I don't know what I'm doing or feeling. Today (or yesterday) was actually a pretty good day. I met up with a bunch of people at Borders to sketch, and had a lot of fun talking to a friend from Belgium about our backgrounds and how we feel about being in a foreign country... and then we went to a place that made good burritos for dinner.
I'm not sure what happened, but I walked home feeling really sad. I didn't understand it at all. My wonderful roommates made me feel better for a while. And we talked about how Darren Hayes' "So Beautiful" made us feel. And I guess we all feel a little lonely inside because we decided in the end that it made us feel almost... envious. And happy and warm. But envious. I suddenly wanted someone to sing the song to.
Anyway. That wasn't really part of what I came on to write, I think.

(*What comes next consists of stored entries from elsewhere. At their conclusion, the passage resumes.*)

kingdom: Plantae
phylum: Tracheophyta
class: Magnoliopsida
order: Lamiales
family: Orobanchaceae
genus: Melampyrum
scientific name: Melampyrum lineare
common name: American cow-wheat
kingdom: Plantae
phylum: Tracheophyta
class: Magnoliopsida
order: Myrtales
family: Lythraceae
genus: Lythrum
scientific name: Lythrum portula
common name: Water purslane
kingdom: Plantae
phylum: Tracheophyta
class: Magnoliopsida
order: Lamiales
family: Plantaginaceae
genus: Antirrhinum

I feel like I've never let anyone see me for who I truly am and I hate how it's so hard and how I just don't understand why I can't or don't. I wish words didn't exist so that there's no such thing as uncomfortable silences between people. I wish we didn't have to laugh and talk all the time to show that we like each other. I wish that language didn't exist because I think there's too huge a difference between how we really feel and what we say to express how we feel. I think a lot is lost in that transition.
My eyes hurt now. I feel stupid and lost and confused and it's too quiet. I think need an hour-long hug and I really want to go to the beach right now. I went with some friends on Friday and totally fell in love with the way it sounded and smelled.